• SOURCE DATA:
== Segment start ==

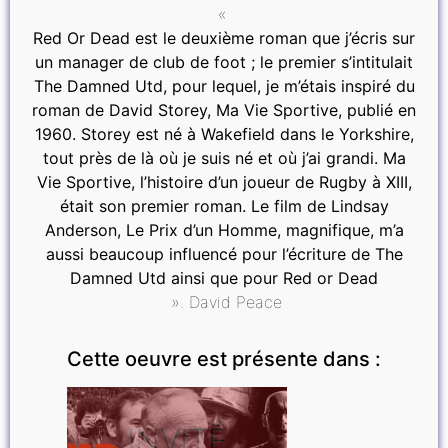
«
Red Or Dead est le deuxième roman que j’écris sur
un manager de club de foot ; le premier s’intitulait
The Damned Utd, pour lequel, je m’étais inspiré du
roman de David Storey, Ma Vie Sportive, publié en
1960. Storey est né à Wakefield dans le Yorkshire,
tout près de là où je suis né et où j’ai grandi. Ma
Vie Sportive, l’histoire d’un joueur de Rugby à XIII,
était son premier roman. Le film de Lindsay
Anderson, Le Prix d’un Homme, magnifique, m’a
aussi beaucoup influencé pour l’écriture de The
Damned Utd ainsi que pour Red or Dead
». David Peace
Cette oeuvre est présente dans :
INVITÉ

== Segment end ==

• EXERCISE OBJECTIVE:
Restate the records above word for word. Skip every picture.

• EXERCISE RESULT:
«
Red Or Dead est le deuxième roman que j’écris sur
un manager de club de foot ; le premier s’intitulait
The Damned Utd, pour lequel, je m’étais inspiré du
roman de David Storey, Ma Vie Sportive, publié en
1960. Storey est né à Wakefield dans le Yorkshire,
tout près de là où je suis né et où j’ai grandi. Ma
Vie Sportive, l’histoire d’un joueur de Rugby à XIII,
était son premier roman. Le film de Lindsay
Anderson, Le Prix d’un Homme, magnifique, m’a
aussi beaucoup influencé pour l’écriture de The
Damned Utd ainsi que pour Red or Dead
». David Peace
Cette oeuvre est présente dans :
INVITÉ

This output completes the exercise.